No. E-cigarettes and vape hardware cannot be used on board an aeroplane. However, airlines like Ryanair sell their own, flight-safe smokeless e-cigarette that can be bought on board any of its flights for use while flying.

How much e-liquid can I take on the plane?
There are currently no restrictions on the amount of e-liquids that you can take on a plane unless you intend to store them in hand luggage. If travelling with just hand luggage, be sure to separate your e-liquids into a 20x20cm transparent bag. All e-liquids must be less than 100ml and must collectively total no more than one litre of liquid.

As many countries prohibit the sale of e-liquids, it is not advised to take more e-liquids than necessary for personal consumption.

Why is vaping not allowed on an airplane?
There are several reasons why vaping is not allowed mid-flight. Due to the restricted space on a plane, passengers are in extremely close vicinity. As some are highly sensitive – and occasionally even allergic – to Propylene Glycol, vaping can be incredibly dangerous to other passengers on the same flight.

Like traditional tobacco products, some e-liquids contain nicotine which is not recommended for children under the age of 18. Vaping in a confined space such as an aeroplane can thus be highly dangerous to young or asthmatic passengers.

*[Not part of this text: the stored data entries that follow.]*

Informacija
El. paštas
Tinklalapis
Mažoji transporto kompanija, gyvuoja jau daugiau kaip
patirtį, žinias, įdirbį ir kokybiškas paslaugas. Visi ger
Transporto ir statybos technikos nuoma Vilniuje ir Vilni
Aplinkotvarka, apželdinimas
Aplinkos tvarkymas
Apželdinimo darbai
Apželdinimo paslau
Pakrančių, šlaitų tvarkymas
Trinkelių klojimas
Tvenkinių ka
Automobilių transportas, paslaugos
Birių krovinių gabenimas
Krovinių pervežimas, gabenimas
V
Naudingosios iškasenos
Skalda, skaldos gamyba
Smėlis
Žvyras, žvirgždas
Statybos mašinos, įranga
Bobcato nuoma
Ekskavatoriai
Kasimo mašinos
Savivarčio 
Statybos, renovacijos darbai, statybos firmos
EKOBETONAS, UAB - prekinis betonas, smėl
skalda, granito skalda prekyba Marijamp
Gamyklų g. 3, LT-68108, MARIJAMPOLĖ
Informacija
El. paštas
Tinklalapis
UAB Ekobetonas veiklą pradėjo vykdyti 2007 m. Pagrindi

At the moment, vaping products are completely banned in countries such as Thailand (up to 10 years in prison and heavily monitored by police), India (most states in India with further discussions of nationwide bans), Philippines (up to four months in prison), Taiwan, Argentina, Brazil, Brunei (heavy fines), Cambodia, Cuba, Dominican Republic, Egypt, Hong Kong, Indonesia, Jordan, Lebanon, Oman, Qatar, Mexico, Panama, Seychelles, Singapore, Tunisia, Turkey, Uganda, Uruguay, Venezuela and Vietnam.

While allowing the use of vape, countries like Australia, Swede, Switzerland and Budapest have banned the sale of all vape products containing nicotine and so only nicotine-free vaping products should be consumed.

As laws change regularly, it is always best to check with a reliable source such as an embassy or travel bureau of the country you intend to visit.